Statistical analysis
Person-years of follow-up were computed as the amount of time from completion of the baseline questionnaire to the date of death, age 90 years for men or 95 years for women, or December 31, 2012 (whichever came first).
We computed hazard ratios and 95% confidence intervals for risk of death from all causes for persons with social isolation scores of 1–4 compared with those with scores of 0 (least isolated), using Cox proportional hazards regression (21). Because of limited statistical power for analyses of CVD and cancer mortality in black men and women, the social isolation scores of 3 and 4 were combined for all race-sex subgroups for these mortality outcomes. All models adjusted for race and single year of age using the stratified Cox procedure. Multivariable-adjusted models additionally included dummy variables, including dummy-coding of missing data for variables with missing data. Dummy variables were created for educational level (less than high school, high school, some college, college graduation, or missing), body mass index (weight (kg) divided by squared height (m2); <18.5, 18.5–24.9, 25–29.9, ≥30.0, or missing), smoking history (never smoker, current smoker (<20 cigarettes/day, ≥20 cigarettes/day, or unknown), former smoker (<10 years since quitting, 10–19.9 years since quitting, ≥20 years since quitting, or missing), or cigar/pipe smoker), diabetes mellitus status (no, yes), and sex.
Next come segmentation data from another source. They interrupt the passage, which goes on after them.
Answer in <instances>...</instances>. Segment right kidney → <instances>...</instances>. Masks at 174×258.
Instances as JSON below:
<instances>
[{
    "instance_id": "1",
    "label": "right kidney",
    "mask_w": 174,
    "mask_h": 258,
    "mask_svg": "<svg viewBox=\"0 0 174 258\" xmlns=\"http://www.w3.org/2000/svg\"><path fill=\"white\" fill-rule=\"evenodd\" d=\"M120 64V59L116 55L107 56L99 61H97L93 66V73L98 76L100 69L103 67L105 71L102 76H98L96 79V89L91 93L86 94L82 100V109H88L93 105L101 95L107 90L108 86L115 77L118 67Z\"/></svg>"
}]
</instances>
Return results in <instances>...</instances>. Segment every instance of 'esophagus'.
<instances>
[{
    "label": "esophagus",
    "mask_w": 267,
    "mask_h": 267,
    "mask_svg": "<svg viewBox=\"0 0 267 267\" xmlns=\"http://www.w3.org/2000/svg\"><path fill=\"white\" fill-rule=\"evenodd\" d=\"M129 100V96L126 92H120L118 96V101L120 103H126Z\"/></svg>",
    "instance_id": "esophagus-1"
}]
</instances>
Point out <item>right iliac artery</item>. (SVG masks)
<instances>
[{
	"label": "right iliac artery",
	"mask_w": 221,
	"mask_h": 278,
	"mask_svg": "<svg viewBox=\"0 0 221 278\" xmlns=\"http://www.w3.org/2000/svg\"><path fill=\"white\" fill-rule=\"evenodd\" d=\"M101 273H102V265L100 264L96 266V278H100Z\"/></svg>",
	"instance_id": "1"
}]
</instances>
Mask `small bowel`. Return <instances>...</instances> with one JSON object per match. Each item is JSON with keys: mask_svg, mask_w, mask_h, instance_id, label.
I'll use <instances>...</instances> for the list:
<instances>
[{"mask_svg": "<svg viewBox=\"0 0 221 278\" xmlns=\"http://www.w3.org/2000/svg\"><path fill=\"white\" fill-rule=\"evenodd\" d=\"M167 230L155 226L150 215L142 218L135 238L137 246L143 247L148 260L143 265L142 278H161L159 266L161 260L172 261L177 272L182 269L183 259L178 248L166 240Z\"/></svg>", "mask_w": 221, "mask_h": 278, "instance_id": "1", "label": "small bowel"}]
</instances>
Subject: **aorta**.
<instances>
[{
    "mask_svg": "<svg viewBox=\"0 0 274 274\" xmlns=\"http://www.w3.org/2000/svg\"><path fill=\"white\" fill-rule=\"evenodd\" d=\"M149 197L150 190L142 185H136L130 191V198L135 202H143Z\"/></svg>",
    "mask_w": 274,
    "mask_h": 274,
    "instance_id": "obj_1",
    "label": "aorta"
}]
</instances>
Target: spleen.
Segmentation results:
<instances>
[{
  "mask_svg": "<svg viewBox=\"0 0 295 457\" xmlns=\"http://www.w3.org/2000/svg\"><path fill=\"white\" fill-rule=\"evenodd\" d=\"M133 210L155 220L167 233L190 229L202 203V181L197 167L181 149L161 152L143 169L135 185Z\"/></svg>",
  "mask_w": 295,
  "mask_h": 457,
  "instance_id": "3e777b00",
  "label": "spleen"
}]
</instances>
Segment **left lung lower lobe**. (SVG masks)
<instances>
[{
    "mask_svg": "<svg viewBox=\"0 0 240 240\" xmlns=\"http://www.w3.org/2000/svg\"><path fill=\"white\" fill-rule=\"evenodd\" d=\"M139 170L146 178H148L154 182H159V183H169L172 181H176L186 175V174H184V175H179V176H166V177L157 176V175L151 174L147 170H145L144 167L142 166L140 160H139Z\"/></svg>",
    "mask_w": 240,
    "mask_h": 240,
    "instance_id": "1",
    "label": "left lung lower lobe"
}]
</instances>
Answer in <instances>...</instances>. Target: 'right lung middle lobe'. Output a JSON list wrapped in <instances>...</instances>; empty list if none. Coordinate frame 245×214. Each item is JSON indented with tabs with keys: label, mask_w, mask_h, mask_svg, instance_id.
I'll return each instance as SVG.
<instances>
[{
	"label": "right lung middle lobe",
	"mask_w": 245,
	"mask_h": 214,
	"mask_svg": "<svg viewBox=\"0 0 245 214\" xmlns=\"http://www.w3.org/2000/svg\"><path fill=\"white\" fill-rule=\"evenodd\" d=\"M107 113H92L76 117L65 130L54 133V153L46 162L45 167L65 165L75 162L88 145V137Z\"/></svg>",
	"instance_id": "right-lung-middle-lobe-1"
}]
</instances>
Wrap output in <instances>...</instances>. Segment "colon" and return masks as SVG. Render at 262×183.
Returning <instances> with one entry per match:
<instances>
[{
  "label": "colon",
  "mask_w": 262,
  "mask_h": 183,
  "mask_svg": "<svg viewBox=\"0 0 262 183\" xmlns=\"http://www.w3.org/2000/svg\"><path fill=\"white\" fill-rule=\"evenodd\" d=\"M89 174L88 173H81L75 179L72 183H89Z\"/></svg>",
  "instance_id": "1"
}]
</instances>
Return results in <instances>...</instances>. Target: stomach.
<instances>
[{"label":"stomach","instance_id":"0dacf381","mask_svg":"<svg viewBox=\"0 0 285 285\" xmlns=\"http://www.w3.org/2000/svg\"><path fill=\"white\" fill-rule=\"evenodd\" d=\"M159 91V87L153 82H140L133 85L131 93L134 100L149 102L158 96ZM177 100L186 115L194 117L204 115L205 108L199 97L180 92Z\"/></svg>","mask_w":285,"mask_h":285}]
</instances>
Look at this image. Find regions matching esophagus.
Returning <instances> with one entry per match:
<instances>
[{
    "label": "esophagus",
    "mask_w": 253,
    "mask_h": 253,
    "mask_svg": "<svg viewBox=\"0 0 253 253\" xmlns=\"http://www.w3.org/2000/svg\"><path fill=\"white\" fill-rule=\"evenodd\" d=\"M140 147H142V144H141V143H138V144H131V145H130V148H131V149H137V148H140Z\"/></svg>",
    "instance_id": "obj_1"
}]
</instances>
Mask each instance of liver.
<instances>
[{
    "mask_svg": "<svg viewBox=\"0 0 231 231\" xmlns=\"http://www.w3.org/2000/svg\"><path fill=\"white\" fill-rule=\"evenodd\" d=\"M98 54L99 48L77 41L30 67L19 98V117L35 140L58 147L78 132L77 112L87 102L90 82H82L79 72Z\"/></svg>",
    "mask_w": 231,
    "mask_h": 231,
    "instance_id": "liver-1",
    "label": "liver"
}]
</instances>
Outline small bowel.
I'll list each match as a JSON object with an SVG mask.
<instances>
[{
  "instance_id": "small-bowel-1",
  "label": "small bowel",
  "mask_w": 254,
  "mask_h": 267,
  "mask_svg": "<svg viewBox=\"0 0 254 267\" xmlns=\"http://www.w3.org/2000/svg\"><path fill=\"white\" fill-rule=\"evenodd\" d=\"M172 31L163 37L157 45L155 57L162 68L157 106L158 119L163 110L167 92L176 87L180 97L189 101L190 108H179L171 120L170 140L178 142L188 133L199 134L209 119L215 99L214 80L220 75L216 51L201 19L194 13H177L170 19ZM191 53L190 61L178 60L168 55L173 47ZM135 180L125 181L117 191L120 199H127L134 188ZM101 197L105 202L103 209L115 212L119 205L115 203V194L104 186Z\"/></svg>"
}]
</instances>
Race-/sex-specific mean values and distributions of sociodemographic and other factors across categories of social isolation score were examined to assess potential confounding. Adjustment for alcohol intake, aspirin use, employment status, vegetable intake, red and processed meat intake, family history of cancer, physical activity, and postmenopausal hormone use among women had a negligible influence on risk; therefore, these factors were not included in the models. The associations of individual components of the social isolation score (mutually adjusted) with all-cause mortality were also assessed. As an additional metric to evaluate the linear trend across the entire distribution of the social isolation score, P values for trends were determined using a continuous variable for the score.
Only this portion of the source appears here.